* [Supplied passage]
──────────
3

I have a very large set of 2D points:

numberOf2DPoints = 10^6;
pointList = RandomReal[{0, 1000}, {numberOf2DPoints, 2}];

I'd like to find a way to quickly generate a distribution I can study for the number of points within a distance $r$ from each point, and then I'd like to select points that have at least a lowerbound $k_a$ and an upperbound $k_b$ number of points within a distance $r$ of themselves. Is there a way to use a function like Nearest to accomplish this?

Clarification --- The lowerbound $k_a$ and upperbound $k_b$ refers strictly to the count for the number of points in a circular disk of radius $r$ centered on a particular point (hopefully this makes sense). So I'd want basically a simple histogram for what this distribution of point counts looks like, and to select points that have satisfy the upper- and lowerbound point count criterion.
──────────
* [Information given]
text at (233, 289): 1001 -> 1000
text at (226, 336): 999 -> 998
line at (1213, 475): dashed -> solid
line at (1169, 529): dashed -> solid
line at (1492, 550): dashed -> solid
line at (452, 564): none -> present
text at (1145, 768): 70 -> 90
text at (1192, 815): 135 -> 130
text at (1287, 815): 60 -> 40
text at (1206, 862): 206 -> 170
──────────
* [The tasks]
(A) List each distinct variable that the point-count question writes in math notation between dollar signs.
(B) Write out the part of the point-count question from "I'd like to find" to "point count criterion.".

* [Task responses]
(A) r, k_a, k_b

(B)
I'd like to find a way to quickly generate a distribution I can study for the number of points within a distance $r$ from each point, and then I'd like to select points that have at least a lowerbound $k_a$ and an upperbound $k_b$ number of points within a distance $r$ of themselves. Is there a way to use a function like Nearest to accomplish this?

Clarification --- The lowerbound $k_a$ and upperbound $k_b$ refers strictly to the count for the number of points in a circular disk of radius $r$ centered on a particular point (hopefully this makes sense). So I'd want basically a simple histogram for what this distribution of point counts looks like, and to select points that have satisfy the upper- and lowerbound point count criterion.